[EXERCISE]
Down to the last line, repeat the entries exactly and drop any image.

════════

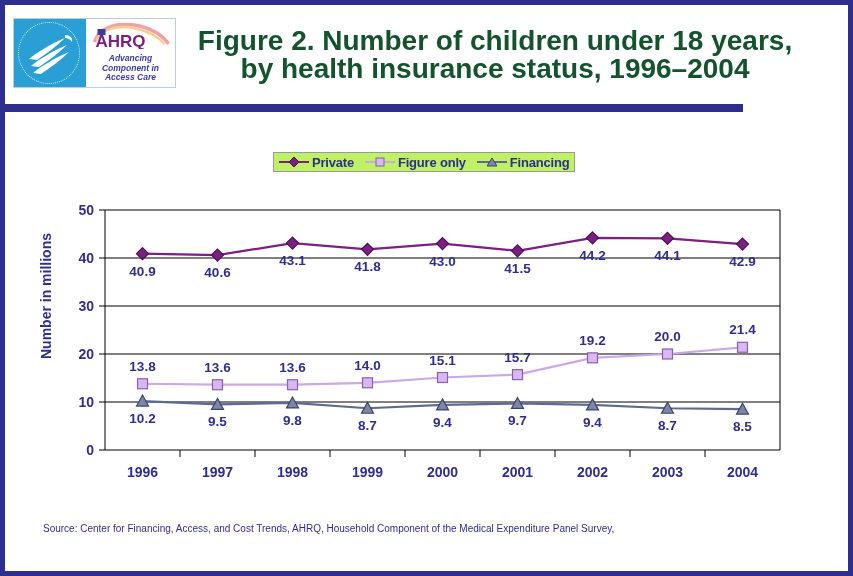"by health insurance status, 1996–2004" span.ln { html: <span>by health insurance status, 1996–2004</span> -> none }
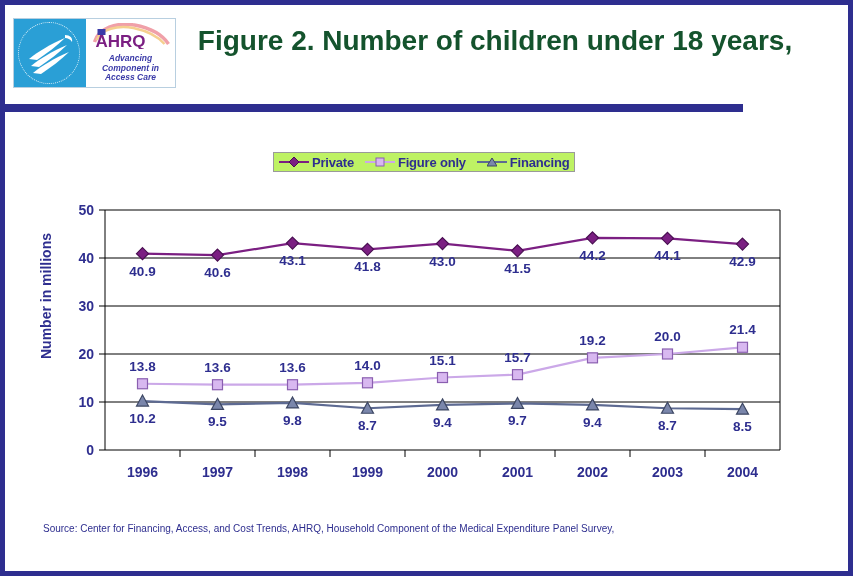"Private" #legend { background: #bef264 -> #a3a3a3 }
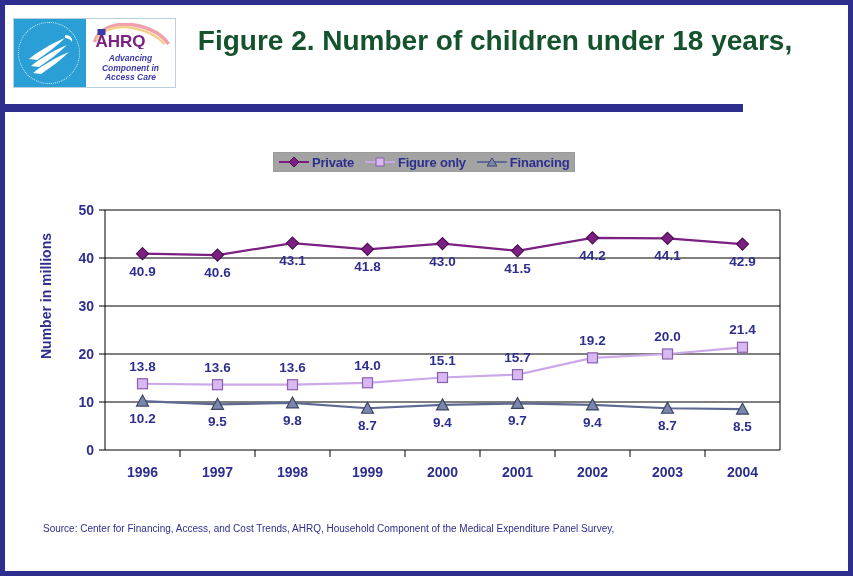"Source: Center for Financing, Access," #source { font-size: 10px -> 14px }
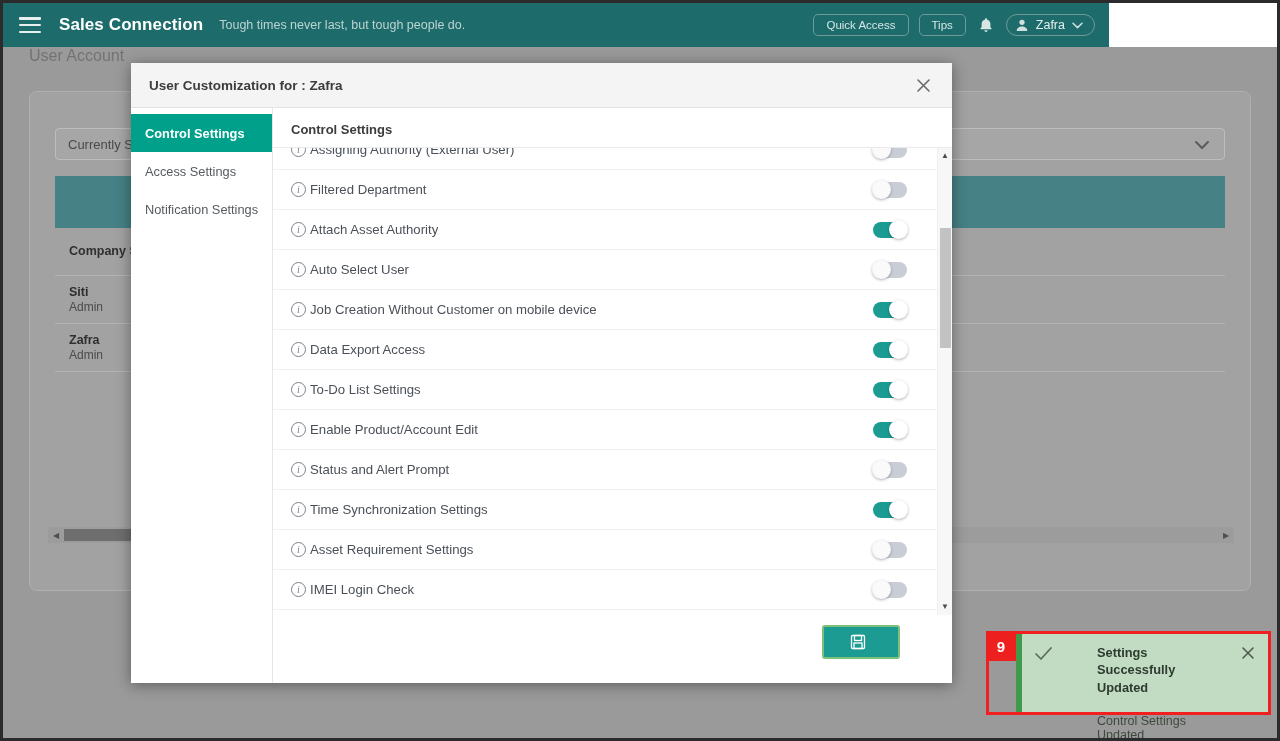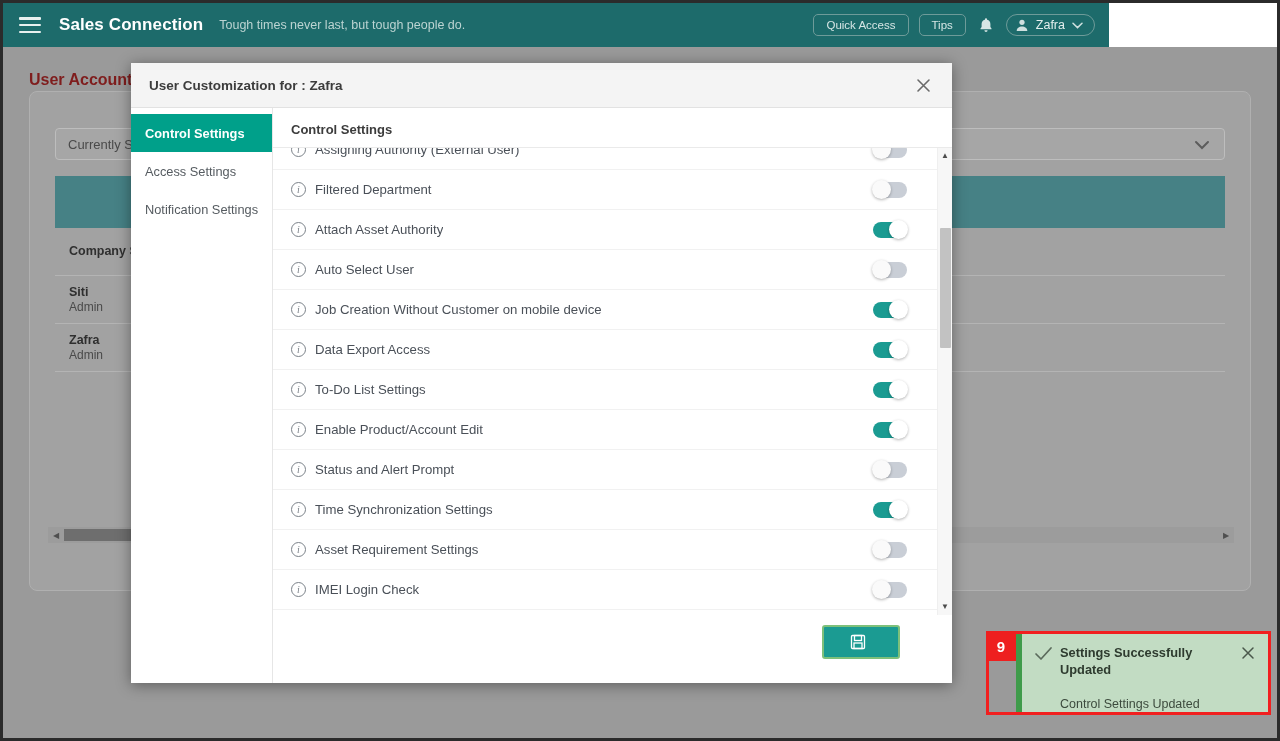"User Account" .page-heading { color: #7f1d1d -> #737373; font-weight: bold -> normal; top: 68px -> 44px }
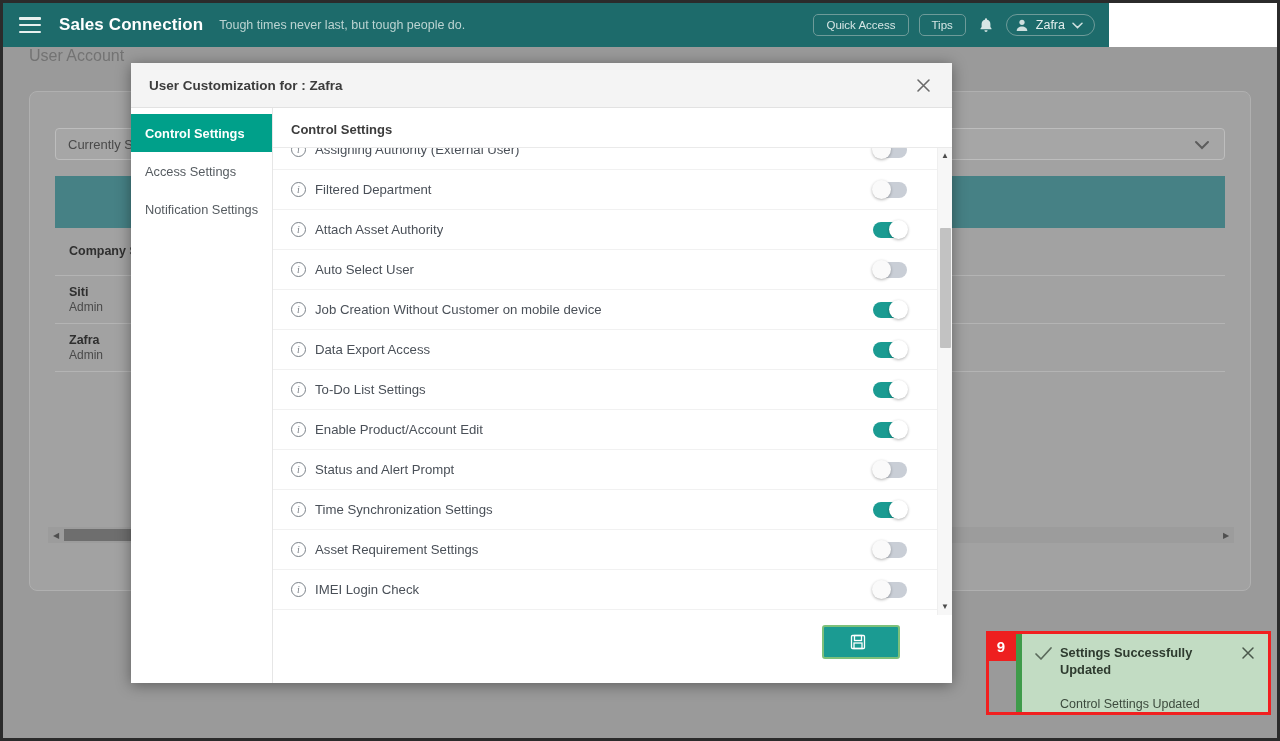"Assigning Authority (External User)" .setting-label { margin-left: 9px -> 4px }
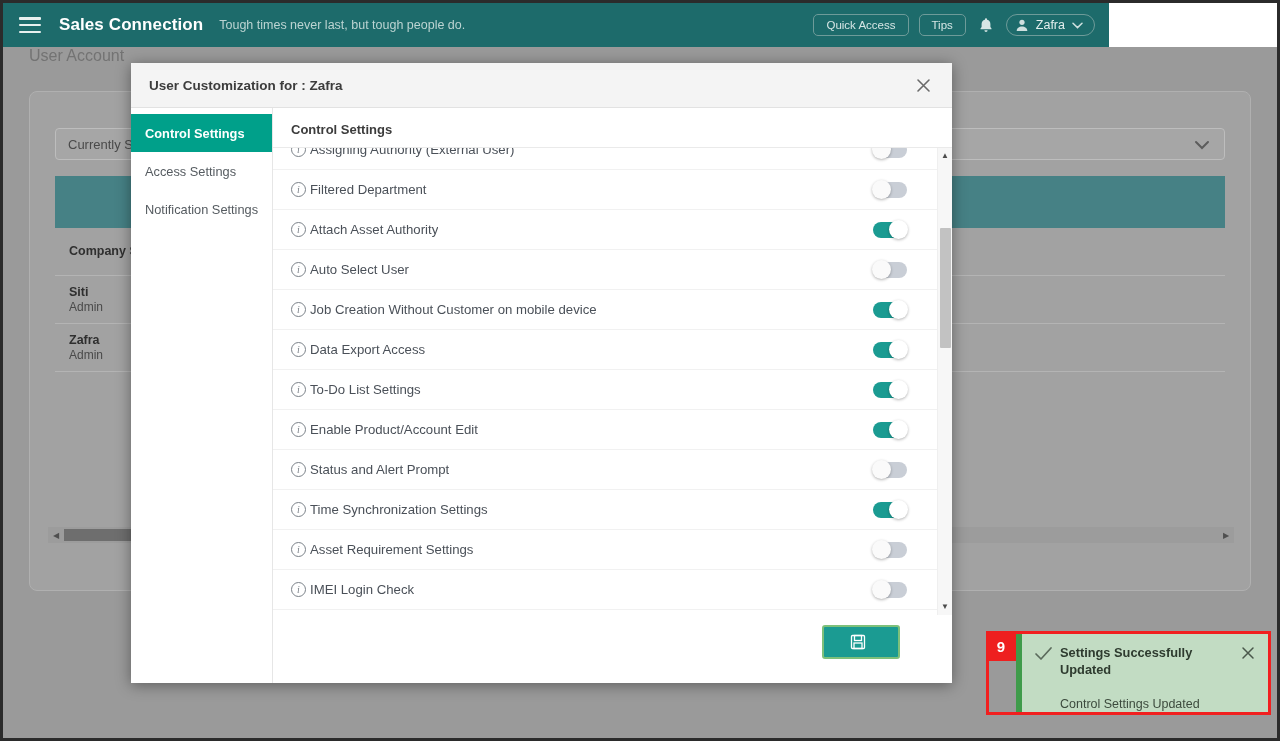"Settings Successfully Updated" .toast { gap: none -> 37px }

════════

[YOUR RESPONSE]
"by health insurance status, 1996–2004" span.ln { html: <span>by health insurance status, 1996–2004</span> -> none }
"Private" #legend { background: #bef264 -> #a3a3a3 }
"Source: Center for Financing, Access," #source { font-size: 10px -> 14px }
"User Account" .page-heading { color: #7f1d1d -> #737373; font-weight: bold -> normal; top: 68px -> 44px }
"Assigning Authority (External User)" .setting-label { margin-left: 9px -> 4px }
"Settings Successfully Updated" .toast { gap: none -> 37px }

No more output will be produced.